Mounting a fight-or-flight response takes significant energy, and the alarm stage has a built-in fueling system. Adrenaline triggers the release of stored glucose from your liver through a process called glycogenolysis, essentially breaking down your energy reserves and dumping sugar into your bloodstream. Fatty acids are also released from fat cells to serve as a secondary fuel source. Cortisol further supports this by increasing the rate at which your body produces new glucose and by slowing down processes that would compete for that energy.

The result is a sharp spike in blood sugar and available energy, directed specifically toward the muscles and brain that need it most. Your overall cellular metabolism increases across the body, and muscle strength temporarily improves. This is why people sometimes report feats of unusual strength or speed during moments of acute danger.

What Gets Shut Down

To free up resources for survival, your body temporarily depresses systems it doesn’t need in the moment. Intestinal motility slows significantly, which is why stress often causes nausea or a “knot” in your stomach. Blood flow to organs not involved in immediate motor activity drops. Processes like tissue repair and immune surveillance take a back seat. Selye originally observed that sustained alarm-level stress caused measurable shrinkage of immune tissue in lab animals, along with enlargement of the adrenal glands (from overuse) and even stomach ulceration.

These trade-offs are fine for short bursts. The alarm stage is designed to last minutes, not hours. Your body is temporarily operating outside its normal balance, burning through resources at an unsustainable rate.

What Comes After the Alarm Stage

If the stressor disappears quickly, your parasympathetic nervous system takes over and brings everything back to baseline. Heart rate slows, blood pressure drops, digestion resumes, and hormone levels normalize. You might feel drained or shaky afterward as your body recalibrates.

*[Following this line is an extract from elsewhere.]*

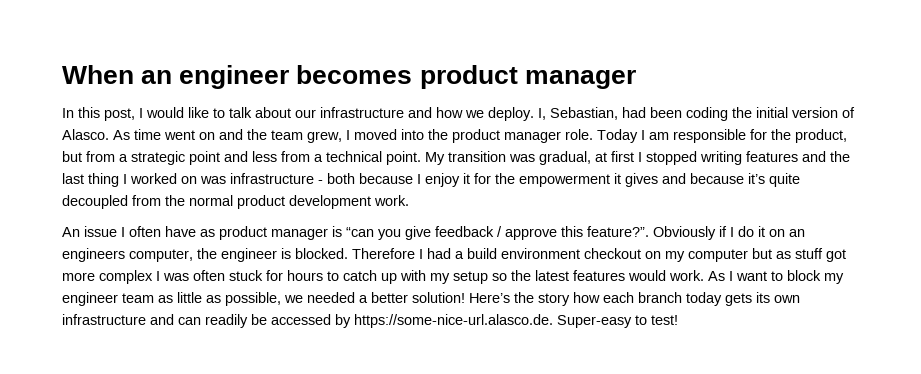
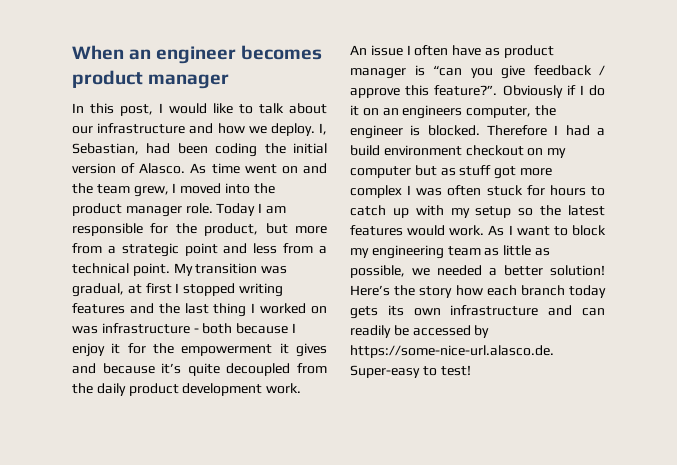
(82, 156) none -> [295,226,327,234] more
[189,195,233,206] normal -> [96,383,126,396] daily
[62,292,118,306] engineer -> [371,245,444,259] engineering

If the stressor persists, your body moves into the second phase of the General Adaptation Syndrome: the resistance stage. During resistance, your body attempts to adapt to the ongoing stress, maintaining elevated cortisol levels while trying to function as normally as possible. Hormone levels are still above baseline but not at the acute spike of the alarm phase. If the stress continues long enough without relief, the body eventually enters the exhaustion stage, where its adaptive resources become depleted and physical health begins to break down.

The alarm stage itself is not harmful. It’s a precisely engineered survival mechanism. The problems arise when the response fires too frequently, lasts too long, or gets triggered by stressors that don’t require a physical response, like work deadlines, financial worry, or social conflict. In those cases, the same cardiovascular changes, immune suppression, and metabolic shifts that protect you from a physical threat start working against your long-term health.